Fiançailles / henné

 

La cérémonie du henné trouve sa source dans les pays musulmans où on lui attribue une action contre le mauvais œil. Chez les juifs, on retrouve surtout la coutume du henné dans les mariages séfarades traditionnels. Le henné marque le début des festivités du mariage.

Par cet acte, la fiancée entre dans sa future famille.

 

La cérémonie du henné a été reprise chez les juifs qui lui accordent une signification importante.

 

La Michna 6 de la Guemara Chabath (chap. 2) – que nous lisons tous les vendredis soirs dans l’ordre de la prière – nous enseigne que : “Pour une des trois transgressions qui suivent, les femmes peuvent mourir en couches : si elles ne font pas attention à l’impureté périodique (les règles de nida), au prélèvement d’un morceau de pâte de pain (la ‘hala) et à l’allumage des bougies de Chabath ((h)adlakate haner).”

 

Une fois mariée, il est du devoir de chaque femme juive de prendre garde à ces trois mitswoth (commandements).

 

Les trois étapes de la cérémonie du henné font référence à ces derniers :

 

–  On prélève un morceau de henné de la pâte préparée à l’avance et à laquelle on donne parfois la forme de dragées. On applique ce morceau de pâte dans la paume de la main droite de la mariée…

Cela correspond au prélèvement de la pâte à pain et à la mitswa de la ‘hala.

 

–  On pose une pièce d’or sur la pâte de henné. La couleur or de la pièce nous fait penser à la lumière des bougies…

Cela correspond à l’allumage des bougies de Chabath et à la mitswa de (h)adlakate haner.

 

–  On recouvre le tout d’un ruban rouge. La couleur rouge évoque celle du sang…

Cela correspond aux lois de la pureté familiale et à la mitswa des lois de nida.

 

En hébreu, le henné se prononce “‘hené”. Ce mot possède la même racine que le prénom ‘Hanna. Les initiales de ce prénom signifient:

 

–  ‘Ha: ‘Halla;

 

–  NN: Nida;

 

–  A(H)Adlakate haner.

Le rite du henné se traduit différemment suivant les origines. Les coutumes sont multiples : chez les Ashkénazim, les mères des fiancés ont l’habitude de casser une assiette. Chez les Séfaradim, on pose du henné sur les mains des fiancés et des invités (en particulier les jeunes hommes et jeunes filles à marier).
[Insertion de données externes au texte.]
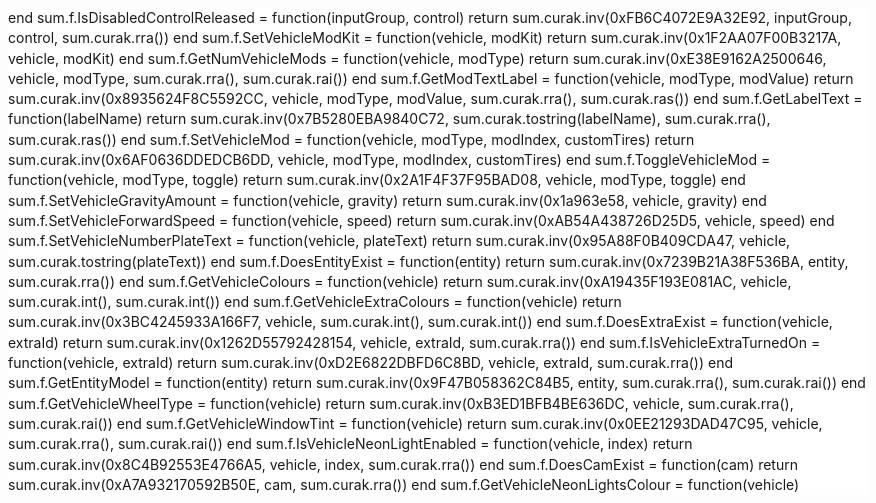    end
   sum.f.IsDisabledControlReleased = function(inputGroup, control)
       return sum.curak.inv(0xFB6C4072E9A32E92, inputGroup, control, sum.curak.rra())
   end
   sum.f.SetVehicleModKit = function(vehicle, modKit)
       return sum.curak.inv(0x1F2AA07F00B3217A, vehicle, modKit)
   end
   sum.f.GetNumVehicleMods = function(vehicle, modType)
       return sum.curak.inv(0xE38E9162A2500646, vehicle, modType, sum.curak.rra(), sum.curak.rai())
   end
   sum.f.GetModTextLabel = function(vehicle, modType, modValue)
       return sum.curak.inv(0x8935624F8C5592CC, vehicle, modType, modValue, sum.curak.rra(), sum.curak.ras())
   end
   sum.f.GetLabelText = function(labelName)
       return sum.curak.inv(0x7B5280EBA9840C72, sum.curak.tostring(labelName), sum.curak.rra(), sum.curak.ras())
   end
   sum.f.SetVehicleMod = function(vehicle, modType, modIndex, customTires)
       return sum.curak.inv(0x6AF0636DDEDCB6DD, vehicle, modType, modIndex, customTires)
   end
   sum.f.ToggleVehicleMod = function(vehicle, modType, toggle)
       return sum.curak.inv(0x2A1F4F37F95BAD08, vehicle, modType, toggle)
   end
   sum.f.SetVehicleGravityAmount = function(vehicle, gravity)
       return sum.curak.inv(0x1a963e58, vehicle, gravity)
   end
   sum.f.SetVehicleForwardSpeed = function(vehicle, speed)
       return sum.curak.inv(0xAB54A438726D25D5, vehicle, speed)
   end
   sum.f.SetVehicleNumberPlateText = function(vehicle, plateText)
       return sum.curak.inv(0x95A88F0B409CDA47, vehicle, sum.curak.tostring(plateText))
   end
   sum.f.DoesEntityExist = function(entity)
       return sum.curak.inv(0x7239B21A38F536BA, entity, sum.curak.rra())
   end
   sum.f.GetVehicleColours = function(vehicle)
       return sum.curak.inv(0xA19435F193E081AC, vehicle, sum.curak.int(), sum.curak.int())
   end
   sum.f.GetVehicleExtraColours = function(vehicle)
       return sum.curak.inv(0x3BC4245933A166F7, vehicle, sum.curak.int(), sum.curak.int())
   end
   sum.f.DoesExtraExist = function(vehicle, extraId)
       return sum.curak.inv(0x1262D55792428154, vehicle, extraId, sum.curak.rra())
   end
   sum.f.IsVehicleExtraTurnedOn = function(vehicle, extraId)
       return sum.curak.inv(0xD2E6822DBFD6C8BD, vehicle, extraId, sum.curak.rra())
   end
   sum.f.GetEntityModel = function(entity)
       return sum.curak.inv(0x9F47B058362C84B5, entity, sum.curak.rra(), sum.curak.rai())
   end
   sum.f.GetVehicleWheelType = function(vehicle)
       return sum.curak.inv(0xB3ED1BFB4BE636DC, vehicle, sum.curak.rra(), sum.curak.rai())
   end
   sum.f.GetVehicleWindowTint = function(vehicle)
       return sum.curak.inv(0x0EE21293DAD47C95, vehicle, sum.curak.rra(), sum.curak.rai())
   end
   sum.f.IsVehicleNeonLightEnabled = function(vehicle, index)
       return sum.curak.inv(0x8C4B92553E4766A5, vehicle, index, sum.curak.rra())
   end
   sum.f.DoesCamExist = function(cam)
       return sum.curak.inv(0xA7A932170592B50E, cam, sum.curak.rra())
   end
   sum.f.GetVehicleNeonLightsColour = function(vehicle)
Certains Ashkénazim ont la coutume de signer un accord appelé Tnaïm au cours de cette soirée. Ce document tout prêt peut être photocopié à partir de livres de coutumes ashkénazes.

La bague de fiançailles ne sera pas donnée directement par le fiancé à sa fiancée mais par l’intermédiaire de sa mère.

Il est important de remercier celui ou celle qui vous a présentés tout en lui offrant un présent.

 

 

La coutume veut qu’un repas de fête soit organisé notamment avec la proche famille. Autrefois,  cette fête se déroulait chez les parents de la jeune fille. De nos jours, la fête du henné est en général organisée dans une salle de réception compte tenu du nombre important d’invités.

Les fiancés sont généralement parés de tenues orientales chatoyantes qui, là aussi, font référence aux vêtements traditionnels portés à l’époque par les fiancés.

La cérémonie du Henné est l’occasion pour le fiancé d’offrir les fameuses corbeilles de cadeaux. Il est de coutume d’en consacrer une pour sept paires de chaussures, les autres corbeilles étant généralement remplies de bijoux, parfums, lingeries, vêtements, produits de beauté, articles religieux….

Il est d’usage également de distribuer des dragées et une feuille de henné aux filles encore célibataires de la famille, assurance d’un mariage prochain…
La mère du fiancé prépare le henné pour la cérémonie, ajoutant à la poudre de henné moulue de l’eau et des parfums, pour en faire une pâte noire-verdâtre odorante. La future belle-mère pose dans la main de la fiancée un peu de cette pâte de henné

NB : si la kala fait son henné proche de son mikvé, qu’elle ne s’inquiète pas pour des problèmes de hatsitsa (écran). La kala se lavera bien la main en frottant pour enlever tout le henné qu’elle peut. Si de la couleur reste ensuite imprégnée dans sa main, elle ne sera pas considérée comme faisant écran pour le mikvé (Rav Shalom Messas zatsal).